Your objective
Repeat exactly, and only, the lines below starting at the line that contains "right hip: (61, 173)" and ending at the line that contains "left eye: (133, 308)", inclusive of both.

[Keypoint text descriptions]
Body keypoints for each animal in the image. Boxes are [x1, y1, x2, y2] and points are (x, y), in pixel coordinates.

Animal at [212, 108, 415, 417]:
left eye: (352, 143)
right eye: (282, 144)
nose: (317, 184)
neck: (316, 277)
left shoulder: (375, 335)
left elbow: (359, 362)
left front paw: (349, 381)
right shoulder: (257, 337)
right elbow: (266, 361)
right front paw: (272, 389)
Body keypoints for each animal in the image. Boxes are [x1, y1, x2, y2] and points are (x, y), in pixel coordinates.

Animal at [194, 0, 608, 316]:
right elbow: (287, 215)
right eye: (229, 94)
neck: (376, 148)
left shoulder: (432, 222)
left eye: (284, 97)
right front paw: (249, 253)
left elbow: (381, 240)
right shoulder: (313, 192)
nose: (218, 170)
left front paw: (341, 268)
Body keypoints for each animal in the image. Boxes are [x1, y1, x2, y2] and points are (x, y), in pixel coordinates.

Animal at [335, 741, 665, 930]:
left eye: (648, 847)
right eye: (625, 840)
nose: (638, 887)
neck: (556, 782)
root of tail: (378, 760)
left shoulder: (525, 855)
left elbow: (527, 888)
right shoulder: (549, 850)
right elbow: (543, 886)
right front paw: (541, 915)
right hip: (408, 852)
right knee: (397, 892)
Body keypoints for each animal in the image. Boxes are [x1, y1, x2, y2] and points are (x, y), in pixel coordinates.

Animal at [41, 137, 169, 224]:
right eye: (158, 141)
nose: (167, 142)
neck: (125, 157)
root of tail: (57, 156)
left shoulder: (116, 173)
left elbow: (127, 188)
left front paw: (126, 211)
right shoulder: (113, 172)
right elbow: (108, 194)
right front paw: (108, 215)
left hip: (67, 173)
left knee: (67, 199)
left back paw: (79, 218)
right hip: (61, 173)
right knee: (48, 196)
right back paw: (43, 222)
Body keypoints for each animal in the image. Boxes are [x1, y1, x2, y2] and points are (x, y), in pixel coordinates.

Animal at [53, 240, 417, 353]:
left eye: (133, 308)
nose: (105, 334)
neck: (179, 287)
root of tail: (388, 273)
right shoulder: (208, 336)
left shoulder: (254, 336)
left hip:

Task output
right hip: (61, 173)
right knee: (48, 196)
right back paw: (43, 222)
Body keypoints for each animal in the image. Boxes are [x1, y1, x2, y2] and points are (x, y), in pixel coordinates.

Animal at [53, 240, 417, 353]:
left eye: (133, 308)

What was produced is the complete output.